J.A.I. : En analysant les événements avec du recul, à quoi attribuez-vous votre défaite de 2000 face à la coalition formée par les partis de Paul Bérenger (MMM) et de Pravin Jugnauth (MSM) ?
N.R. : Cette alliance a joué la carte du communautarisme, chacun de mes adversaires disant à ses électeurs ce qu’ils avaient envie d’entendre. Cela leur a permis de gagner une cinquantaine de sièges au Parlement. Mais en utilisant des facteurs de division, ils ont fait du tort au pays. Certes, les tensions intercommunautaires restent contenues. Mais il subsiste des non-dits, qui sont régulièrement exploités en période électorale. Pour ma part, je pense qu’il faut absolument éviter de provoquer les gens.

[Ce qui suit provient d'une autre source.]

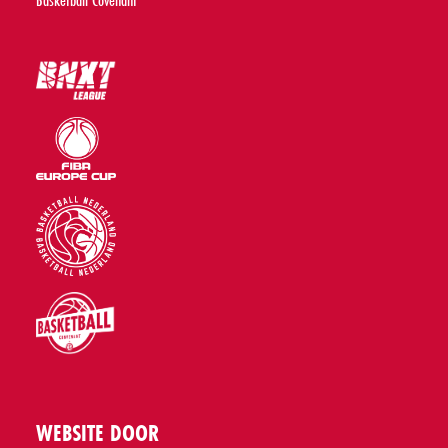
WEBSITE DOOR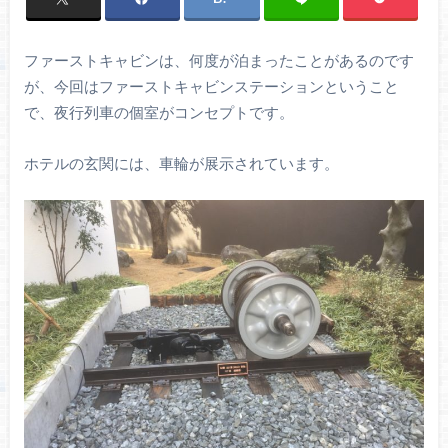
ファーストキャビンは、何度が泊まったことがあるのです
が、今回はファーストキャビンステーションということ
で、夜行列車の個室がコンセプトです。
ホテルの玄関には、車輪が展示されています。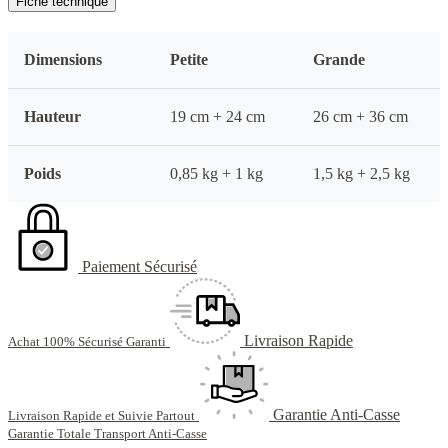
Fiche technique
Dimensions
Petite
Grande
Hauteur
19 cm + 24 cm
26 cm + 36 cm
Poids
0,85 kg + 1 kg
1,5 kg + 2,5 kg
Paiement Sécurisé
Livraison Rapide
Achat 100% Sécurisé Garanti
Garantie Anti-Casse
Livraison Rapide et Suivie Partout
Garantie Totale Transport Anti-Casse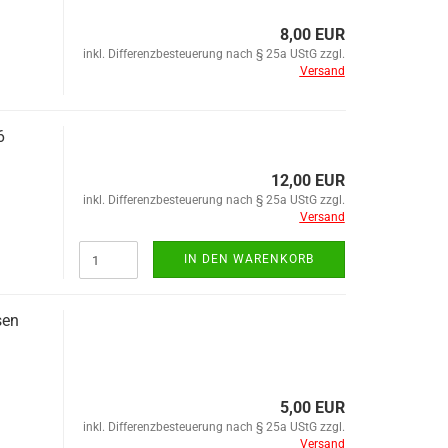
8,00 EUR
inkl. Differenzbesteuerung nach § 25a UStG zzgl.
Versand
6
12,00 EUR
inkl. Differenzbesteuerung nach § 25a UStG zzgl.
Versand
IN DEN WARENKORB
sen
5,00 EUR
inkl. Differenzbesteuerung nach § 25a UStG zzgl.
Versand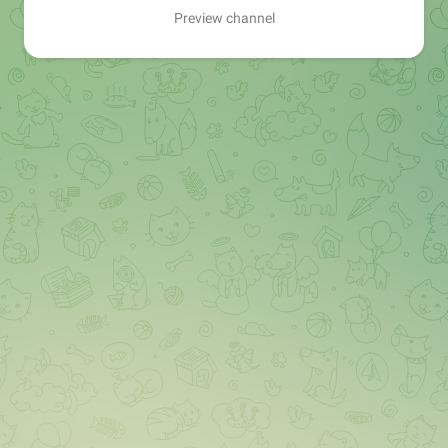
Preview channel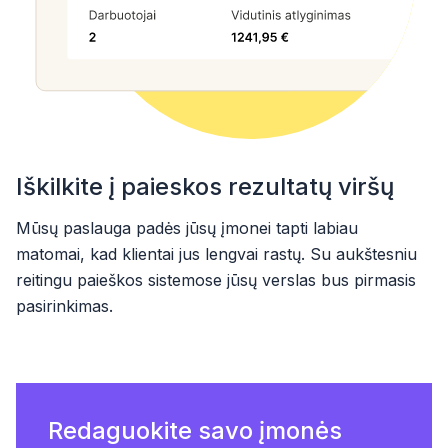
Iškilkite į paieskos rezultatų viršų
Mūsų paslauga padės jūsų įmonei tapti labiau
matomai, kad klientai jus lengvai rastų. Su aukštesniu
reitingu paieškos sistemose jūsų verslas bus pirmasis
pasirinkimas.
Redaguokite savo įmonės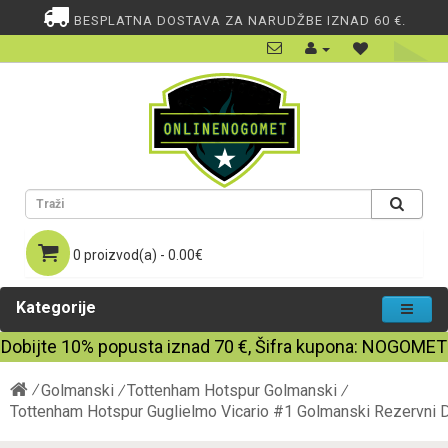
BESPLATNA DOSTAVA ZA NARUDŽBE IZNAD 60 €.
0 proizvod(a) - 0.00€
Kategorije
Dobijte
10%
popusta iznad
70
€, Šifra kupona:
NOGOMET
Golmanski
Tottenham Hotspur Golmanski
Tottenham Hotspur Guglielmo Vicario #1 Golmanski Rezervni 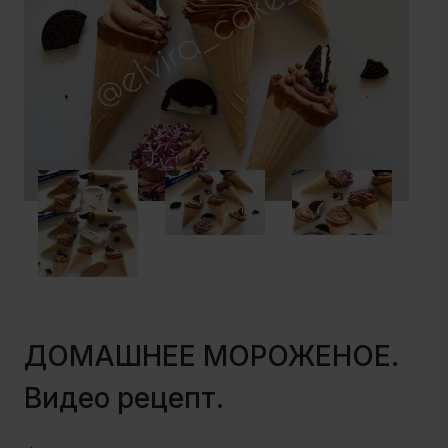
ДОМАШНЕЕ МОРОЖЕНОЕ.
Видео рецепт.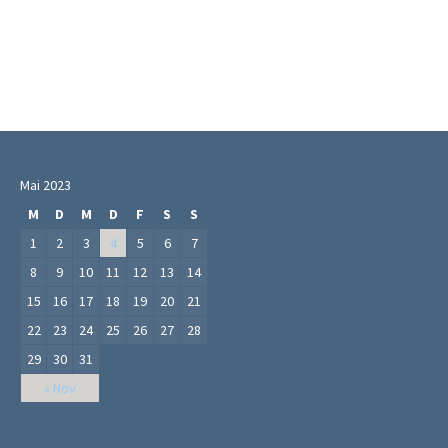
Mai 2023
M
D
M
D
F
S
S
1
2
3
4
5
6
7
8
9
10
11
12
13
14
15
16
17
18
19
20
21
22
23
24
25
26
27
28
29
30
31
« Nov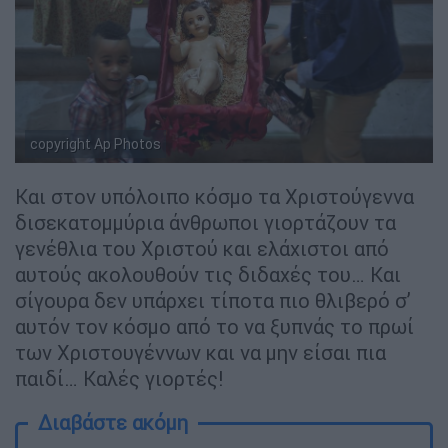
copyright Ap Photos
Και στον υπόλοιπο κόσμο τα Χριστούγεννα
δισεκατομμύρια άνθρωποι γιορτάζουν τα
γενέθλια του Χριστού και ελάχιστοι από
αυτούς ακολουθούν τις διδαχές του… Και
σίγουρα δεν υπάρχει τίποτα πιο θλιβερό σ’
αυτόν τον κόσμο από το να ξυπνάς το πρωί
των Χριστουγέννων και να μην είσαι πια
παιδί… Καλές γιορτές!
Διαβάστε ακόμη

J.A.I. : Et à quoi attribuez-vous votre victoire du 3 juillet 2005 ?
N.R. : Au bilan de mes adversaires. Au cours des cinq années qu’ils ont passées à la tête du pays, les riches sont devenus plus riches, et la majorité de la population n’a eu que les miettes. À titre d’exemple, l’augmentation de la TVA a surtout pénalisé les plus pauvres. Et dans le même temps, la dette publique s’est considérablement accrue. Nous avons hérité d’une situation économique catastrophique. Mon prédécesseur Paul Bérenger l’a d’ailleurs lui-même reconnu.
J.A.I. : Ramgoolam, Jugnauth, Bérenger, Ramgoolam… La vie politique mauricienne ne semble se résumer qu’à un éternel jeu de chaises musicales entre les mêmes personnes, issues des mêmes familles. Sans renouvellement de la classe politique, l’alternance ne va-t-elle pas devenir systématique ?
N.R. : Je ne le pense pas. Mon gouvernement a été choisi sur un projet. Nous avons profité des cent premiers jours pour amorcer un certain nombre de réformes radicales, et nous allons poursuivre dans ce sens. Les Mauriciens comprennent très bien les difficultés auxquelles nous sommes confrontés. Quant à mon équipe, il s’agit pour elle de ne pas perdre de vue les problèmes que rencontre la population. Si le précédent gouvernement a perdu les élections en juillet dernier, c’est parce qu’il s’était coupé de la base.